Pictures should be omitted from your copy. Everything else in the entries below must be restated word for word.

START Supplied records

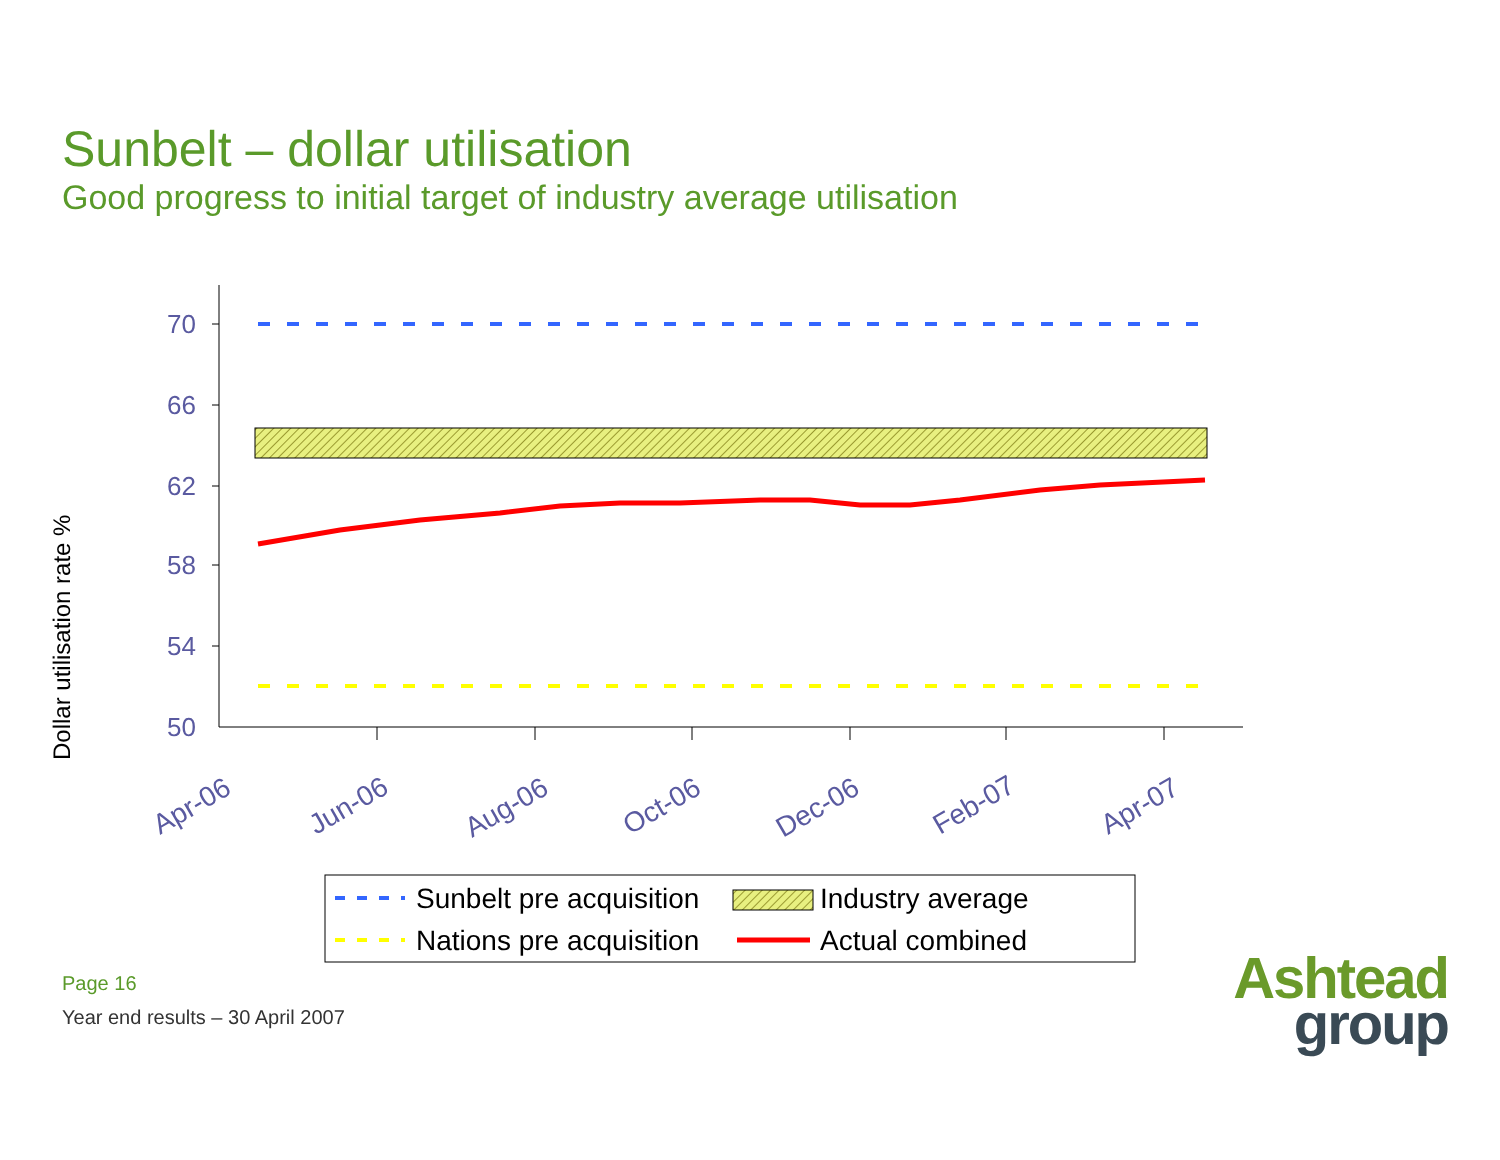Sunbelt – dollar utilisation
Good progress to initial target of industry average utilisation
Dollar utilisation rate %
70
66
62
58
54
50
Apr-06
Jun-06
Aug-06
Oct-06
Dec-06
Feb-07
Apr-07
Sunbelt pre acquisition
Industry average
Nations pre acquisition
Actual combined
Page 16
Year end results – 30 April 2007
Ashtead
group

END Supplied records

* Your solution *
Sunbelt – dollar utilisation
Good progress to initial target of industry average utilisation
Dollar utilisation rate %
70
66
62
58
54
50
Apr-06
Jun-06
Aug-06
Oct-06
Dec-06
Feb-07
Apr-07
Sunbelt pre acquisition
Industry average
Nations pre acquisition
Actual combined
Page 16
Year end results – 30 April 2007
Ashtead
group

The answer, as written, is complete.